I got out of bed this morning, feeling exhausted. My legs ached. It was because we went to a movie last night.

Phillip had a couple of free passes to a preview showing of Nerve. I still have bad feelings about the rotten treatment we received at the last free preview – when Phillip nearly lost his seat because he went to the concession stand. That was at Pacific Place, however, and this time it was the Regal 13.

I agreed to go.

The showing was on Thursday, which, coincidentally, was the day my card wallet was due to arrive in the Amazon locker. We’d have to make a detour on the way home, or I’d pick it up the following day.

Tuesday night, Phillip, for some reason, thought to re-check the passes. The showing was on Wednesday (last night), not Thursday. Yesterday afternoon, I received an email from Amazon. My card wallet had arrived in the locker, a day early. We’d have to make a detour on the way home, or I’d pick it up the following day.

I went to the theater right after work. (Phillip, meanwhile, had driven to work, saw the 47 coming up Summit as he was driving home, parked the car, and made it to the bus stop in time to catch the 47 to Downtown.) I walked up 4th Avenue, cut through the pedestrian tunnel under Rainier Tower, through One and Two Union Square, and found Phillip in line. He was the first person in line.

We had our usual two hour wait. I forgot to bring a book. I played with my phone. We chatted with our neighbors in line. Phillip and I played Words With Friends together on our phones.

The line behind us was surprisingly short, compared to other free previews we’d been to.

We were treated well at Regal 13. They let everyone keep their electronic devices during the movie, but phones and such had to be turned completely off when the show started. They warned us that if they see a glowing light during the show, that person would be escorted out. (That seems fair to me.) And we were allowed to leave our seats.

If I had written a review of Nerve last night, it would have been a negative review. It’s not a great movie. But, the next day, thinking back on it, the movie’s growing on me. I still think it’s not a great movie, but it wasn’t terrible. It was entertaining and thrilling.

Nerve is the story of a high school girl who gets involved in a secret social media game. People sign up to be either a Player or a Watcher. If you sign up to be a Player, the site accesses all of your online activity, and gives you dares based on things you’ve posted.
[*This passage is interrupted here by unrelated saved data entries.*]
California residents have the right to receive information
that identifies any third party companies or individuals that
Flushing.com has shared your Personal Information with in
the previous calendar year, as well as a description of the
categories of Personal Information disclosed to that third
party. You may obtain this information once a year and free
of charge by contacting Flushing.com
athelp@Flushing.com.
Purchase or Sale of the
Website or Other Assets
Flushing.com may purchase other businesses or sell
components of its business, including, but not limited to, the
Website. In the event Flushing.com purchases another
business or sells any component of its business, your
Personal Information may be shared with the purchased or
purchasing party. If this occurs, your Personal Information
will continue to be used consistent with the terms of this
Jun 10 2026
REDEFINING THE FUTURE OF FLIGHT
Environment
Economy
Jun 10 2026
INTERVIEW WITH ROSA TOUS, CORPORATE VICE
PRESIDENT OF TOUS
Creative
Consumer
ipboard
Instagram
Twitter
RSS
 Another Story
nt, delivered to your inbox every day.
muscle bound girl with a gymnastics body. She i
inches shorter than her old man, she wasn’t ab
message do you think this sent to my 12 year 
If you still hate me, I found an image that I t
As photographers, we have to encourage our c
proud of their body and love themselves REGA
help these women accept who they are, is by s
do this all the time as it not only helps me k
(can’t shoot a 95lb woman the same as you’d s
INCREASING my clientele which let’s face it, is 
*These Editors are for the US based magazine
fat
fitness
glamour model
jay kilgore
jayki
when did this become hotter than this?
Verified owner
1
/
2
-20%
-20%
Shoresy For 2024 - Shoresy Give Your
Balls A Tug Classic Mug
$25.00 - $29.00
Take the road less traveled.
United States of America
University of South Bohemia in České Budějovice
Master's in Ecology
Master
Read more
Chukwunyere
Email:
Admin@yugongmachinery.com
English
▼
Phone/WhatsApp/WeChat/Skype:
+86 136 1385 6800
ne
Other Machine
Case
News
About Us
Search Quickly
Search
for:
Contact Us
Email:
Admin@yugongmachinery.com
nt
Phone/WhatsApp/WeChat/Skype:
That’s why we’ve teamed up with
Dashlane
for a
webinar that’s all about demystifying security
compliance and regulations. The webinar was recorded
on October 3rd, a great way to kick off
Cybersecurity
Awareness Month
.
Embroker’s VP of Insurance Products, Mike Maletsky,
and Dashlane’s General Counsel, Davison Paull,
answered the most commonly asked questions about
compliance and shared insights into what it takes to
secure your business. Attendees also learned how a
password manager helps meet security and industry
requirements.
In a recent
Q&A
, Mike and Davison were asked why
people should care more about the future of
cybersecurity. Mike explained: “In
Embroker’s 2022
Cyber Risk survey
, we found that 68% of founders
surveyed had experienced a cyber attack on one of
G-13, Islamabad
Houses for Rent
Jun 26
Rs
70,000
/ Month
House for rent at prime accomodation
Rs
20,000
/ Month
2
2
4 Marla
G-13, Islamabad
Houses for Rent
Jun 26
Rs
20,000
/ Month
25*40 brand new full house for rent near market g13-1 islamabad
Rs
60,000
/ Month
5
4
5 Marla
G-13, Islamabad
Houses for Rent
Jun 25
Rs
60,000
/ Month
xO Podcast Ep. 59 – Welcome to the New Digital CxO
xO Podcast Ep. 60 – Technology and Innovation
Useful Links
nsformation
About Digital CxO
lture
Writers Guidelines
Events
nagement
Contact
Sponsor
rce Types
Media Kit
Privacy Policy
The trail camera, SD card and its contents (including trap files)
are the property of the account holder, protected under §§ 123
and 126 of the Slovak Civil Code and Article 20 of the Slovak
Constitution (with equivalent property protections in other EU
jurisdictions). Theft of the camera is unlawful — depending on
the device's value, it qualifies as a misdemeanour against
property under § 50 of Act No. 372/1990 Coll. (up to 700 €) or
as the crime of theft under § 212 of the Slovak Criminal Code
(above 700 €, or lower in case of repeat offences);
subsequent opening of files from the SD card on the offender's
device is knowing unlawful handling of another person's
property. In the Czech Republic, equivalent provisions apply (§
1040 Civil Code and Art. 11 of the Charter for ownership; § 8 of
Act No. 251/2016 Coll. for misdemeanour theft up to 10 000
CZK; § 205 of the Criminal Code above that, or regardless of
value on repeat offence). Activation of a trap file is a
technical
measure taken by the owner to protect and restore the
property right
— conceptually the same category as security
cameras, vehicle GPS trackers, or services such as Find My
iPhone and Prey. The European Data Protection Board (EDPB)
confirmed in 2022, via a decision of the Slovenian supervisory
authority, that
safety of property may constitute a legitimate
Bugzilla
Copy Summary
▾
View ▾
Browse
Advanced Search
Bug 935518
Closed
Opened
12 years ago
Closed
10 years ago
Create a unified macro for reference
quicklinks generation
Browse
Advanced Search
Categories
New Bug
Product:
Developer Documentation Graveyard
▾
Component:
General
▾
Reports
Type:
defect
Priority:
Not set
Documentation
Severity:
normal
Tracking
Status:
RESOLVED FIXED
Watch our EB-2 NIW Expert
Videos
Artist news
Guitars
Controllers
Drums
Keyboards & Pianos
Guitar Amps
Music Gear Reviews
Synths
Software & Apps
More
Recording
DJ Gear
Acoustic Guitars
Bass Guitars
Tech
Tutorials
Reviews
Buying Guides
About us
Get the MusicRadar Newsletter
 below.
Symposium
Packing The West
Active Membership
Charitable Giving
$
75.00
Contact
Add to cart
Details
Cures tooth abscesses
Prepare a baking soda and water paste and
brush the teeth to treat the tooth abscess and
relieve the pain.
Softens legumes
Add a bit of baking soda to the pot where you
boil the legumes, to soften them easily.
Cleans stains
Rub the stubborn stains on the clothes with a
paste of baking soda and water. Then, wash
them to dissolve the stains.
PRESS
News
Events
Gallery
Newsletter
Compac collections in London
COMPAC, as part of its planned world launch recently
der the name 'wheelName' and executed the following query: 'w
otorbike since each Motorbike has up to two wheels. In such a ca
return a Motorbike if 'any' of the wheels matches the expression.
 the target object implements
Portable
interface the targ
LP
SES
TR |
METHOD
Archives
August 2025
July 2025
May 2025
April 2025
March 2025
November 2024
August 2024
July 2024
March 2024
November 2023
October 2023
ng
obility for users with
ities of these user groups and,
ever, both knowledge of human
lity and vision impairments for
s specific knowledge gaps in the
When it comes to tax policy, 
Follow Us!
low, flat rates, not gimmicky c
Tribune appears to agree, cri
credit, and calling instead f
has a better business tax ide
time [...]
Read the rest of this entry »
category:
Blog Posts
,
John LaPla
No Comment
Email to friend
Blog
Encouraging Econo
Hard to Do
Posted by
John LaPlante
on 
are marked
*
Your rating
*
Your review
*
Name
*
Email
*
The dares can be embarrassing (kiss a stranger for five seconds) or dangerous (hang from a construction crane). If a Player accepts, films, and completes the dare, they receive money and status based on the difficulty, and on how many Watchers are following them online. Of course, the game is even more sinister than it first appears. (Maybe I shouldn’t have bought a smart phone.)

It’s an intriguing concept. I just wish the movie was better made. The characters and the acting were both rather dull.

After the movie, we walked over to Westlake and caught a Link train to Capitol Hill. We stopped into Phoenix Comics, where Phillip had a comic book on hold. Then we stopped into Broadway Market, where Phillip got to see how an Amazon locker works.

I now have a new card wallet.

After all that walking, and all that standing, I am worn out.